Friday, October 23, 2009

Struggles

While I don't want to go into details, I am here to admit that I am really struggling. Physically, emotionally, mentally, and spirtually. Having a chronic medical condition is HARD. Being in constant pain is HARD. Not having a church family, for the 1st time ever, is HARD. Not having the support system that I once had is HARD.
Please keep me in your prayers as I continue to go through life. At this moment, I see no light at the end of the tunnel. October has been hell month for me, with 2 surgeries and 2 nerve blocks, and 3 trips to the ER. Novemeber doesn't look much better, with spending ALOT of time with the family, traveling all across Texas, finally burying my grandfather; I see a very tiring month ahead and don't know if I have the stamina or strength to keep up.
I have been traveling on this "new" road for 18 months now, and while I didn't think I'd be on this road for this long, I don't know how much further I can go.
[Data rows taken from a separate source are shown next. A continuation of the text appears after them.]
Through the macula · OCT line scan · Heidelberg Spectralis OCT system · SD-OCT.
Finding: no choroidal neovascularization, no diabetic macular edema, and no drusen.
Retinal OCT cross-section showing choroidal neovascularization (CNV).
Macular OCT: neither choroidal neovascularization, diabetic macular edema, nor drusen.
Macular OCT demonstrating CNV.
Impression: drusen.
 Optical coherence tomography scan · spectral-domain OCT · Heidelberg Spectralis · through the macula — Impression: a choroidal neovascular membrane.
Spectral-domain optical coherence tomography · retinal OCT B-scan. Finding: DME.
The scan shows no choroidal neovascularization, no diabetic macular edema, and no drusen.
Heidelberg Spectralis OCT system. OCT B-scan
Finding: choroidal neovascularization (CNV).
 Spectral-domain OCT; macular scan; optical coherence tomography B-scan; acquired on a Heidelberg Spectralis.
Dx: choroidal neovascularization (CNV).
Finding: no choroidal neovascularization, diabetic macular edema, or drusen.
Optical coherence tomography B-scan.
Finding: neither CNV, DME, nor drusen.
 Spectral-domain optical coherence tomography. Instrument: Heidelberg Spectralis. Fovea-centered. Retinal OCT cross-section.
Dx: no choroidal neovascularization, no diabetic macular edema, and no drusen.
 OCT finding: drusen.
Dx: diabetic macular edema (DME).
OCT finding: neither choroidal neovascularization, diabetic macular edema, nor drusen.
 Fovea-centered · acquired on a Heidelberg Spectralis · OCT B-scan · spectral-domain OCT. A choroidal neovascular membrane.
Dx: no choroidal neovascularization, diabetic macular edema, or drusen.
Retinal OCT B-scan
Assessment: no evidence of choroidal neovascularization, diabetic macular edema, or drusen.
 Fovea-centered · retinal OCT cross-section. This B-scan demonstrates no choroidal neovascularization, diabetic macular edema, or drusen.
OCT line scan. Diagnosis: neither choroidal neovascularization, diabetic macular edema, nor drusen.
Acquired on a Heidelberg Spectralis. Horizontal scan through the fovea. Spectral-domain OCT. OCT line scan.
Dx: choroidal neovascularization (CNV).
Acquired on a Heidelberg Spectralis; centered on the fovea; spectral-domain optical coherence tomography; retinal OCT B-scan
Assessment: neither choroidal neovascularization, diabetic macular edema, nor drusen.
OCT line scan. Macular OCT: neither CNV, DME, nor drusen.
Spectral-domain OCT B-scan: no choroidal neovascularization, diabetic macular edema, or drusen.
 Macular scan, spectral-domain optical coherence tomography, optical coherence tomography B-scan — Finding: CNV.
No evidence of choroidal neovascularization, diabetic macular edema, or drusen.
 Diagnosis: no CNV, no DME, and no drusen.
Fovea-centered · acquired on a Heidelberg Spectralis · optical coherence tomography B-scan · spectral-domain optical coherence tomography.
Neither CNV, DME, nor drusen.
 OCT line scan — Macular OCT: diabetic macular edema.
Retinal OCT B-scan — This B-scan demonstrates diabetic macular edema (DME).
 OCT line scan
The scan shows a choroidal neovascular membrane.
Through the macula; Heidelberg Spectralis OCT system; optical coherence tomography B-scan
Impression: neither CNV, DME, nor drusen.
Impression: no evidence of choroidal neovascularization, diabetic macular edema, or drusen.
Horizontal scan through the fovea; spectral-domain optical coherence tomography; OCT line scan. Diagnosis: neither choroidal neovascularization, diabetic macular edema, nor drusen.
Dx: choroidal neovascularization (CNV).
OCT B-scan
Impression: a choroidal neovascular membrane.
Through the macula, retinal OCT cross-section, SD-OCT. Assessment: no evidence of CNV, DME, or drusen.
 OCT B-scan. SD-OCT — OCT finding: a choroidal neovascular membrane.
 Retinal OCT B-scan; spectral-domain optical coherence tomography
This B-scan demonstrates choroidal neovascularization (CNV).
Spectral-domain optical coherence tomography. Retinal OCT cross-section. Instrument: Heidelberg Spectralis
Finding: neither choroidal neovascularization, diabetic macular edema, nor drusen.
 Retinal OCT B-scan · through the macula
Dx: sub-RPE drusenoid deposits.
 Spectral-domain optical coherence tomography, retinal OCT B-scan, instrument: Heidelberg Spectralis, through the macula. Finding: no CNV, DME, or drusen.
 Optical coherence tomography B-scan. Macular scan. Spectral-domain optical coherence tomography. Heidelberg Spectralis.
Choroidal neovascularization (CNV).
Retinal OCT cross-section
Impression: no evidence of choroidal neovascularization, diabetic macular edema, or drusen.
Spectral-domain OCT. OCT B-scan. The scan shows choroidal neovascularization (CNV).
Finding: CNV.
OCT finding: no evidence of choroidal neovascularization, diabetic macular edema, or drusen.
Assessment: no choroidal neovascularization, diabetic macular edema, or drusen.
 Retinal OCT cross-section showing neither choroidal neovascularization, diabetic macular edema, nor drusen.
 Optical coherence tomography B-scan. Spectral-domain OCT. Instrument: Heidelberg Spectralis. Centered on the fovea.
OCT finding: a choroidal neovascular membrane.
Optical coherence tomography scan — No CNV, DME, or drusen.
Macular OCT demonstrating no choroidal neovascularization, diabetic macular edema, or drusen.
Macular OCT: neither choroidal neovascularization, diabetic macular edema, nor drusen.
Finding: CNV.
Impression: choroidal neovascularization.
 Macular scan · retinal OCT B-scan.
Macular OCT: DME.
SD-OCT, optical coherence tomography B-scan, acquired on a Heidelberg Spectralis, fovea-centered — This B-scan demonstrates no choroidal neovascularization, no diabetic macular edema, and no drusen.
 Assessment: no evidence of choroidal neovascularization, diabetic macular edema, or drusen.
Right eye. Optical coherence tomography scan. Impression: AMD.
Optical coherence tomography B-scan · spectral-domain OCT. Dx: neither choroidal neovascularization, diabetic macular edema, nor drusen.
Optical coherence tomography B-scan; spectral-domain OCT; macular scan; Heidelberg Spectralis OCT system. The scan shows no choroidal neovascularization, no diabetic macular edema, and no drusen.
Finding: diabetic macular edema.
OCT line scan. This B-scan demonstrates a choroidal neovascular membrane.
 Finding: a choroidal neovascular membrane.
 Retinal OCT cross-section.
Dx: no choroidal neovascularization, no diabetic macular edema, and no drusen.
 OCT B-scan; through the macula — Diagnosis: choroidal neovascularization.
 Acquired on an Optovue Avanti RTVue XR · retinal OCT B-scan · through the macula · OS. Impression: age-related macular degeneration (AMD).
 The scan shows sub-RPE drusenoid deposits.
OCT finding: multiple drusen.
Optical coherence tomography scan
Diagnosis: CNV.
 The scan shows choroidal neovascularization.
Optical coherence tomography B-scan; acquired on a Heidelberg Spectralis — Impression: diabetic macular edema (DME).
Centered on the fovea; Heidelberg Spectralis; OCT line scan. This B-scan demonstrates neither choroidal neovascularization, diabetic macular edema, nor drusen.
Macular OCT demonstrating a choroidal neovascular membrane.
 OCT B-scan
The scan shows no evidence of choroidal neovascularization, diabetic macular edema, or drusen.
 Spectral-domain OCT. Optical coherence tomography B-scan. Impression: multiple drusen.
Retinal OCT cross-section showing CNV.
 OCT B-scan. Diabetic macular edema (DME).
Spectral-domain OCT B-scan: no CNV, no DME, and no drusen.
Please pray for strength, for change, for me not to lose hope.

2 comments:

Just Thinking About... said...

Dear Emily,
I'm deeply moved by your situation and am praying for you to be encouraged and to have hope. I love hope. I love that I don't have to know how things will work out, but I know the One working them out and that He is good. And hope trumps despair even when it takes while. I have missed seeing you, but I'm glad that I got to know you well enough to sincerely pray for you.

nhlees@gmail.com said...

Dear Emily,

I am so sorry that you are struggling right now. I am praying for you to find peace and some relief for you pain. You are in my thoughts.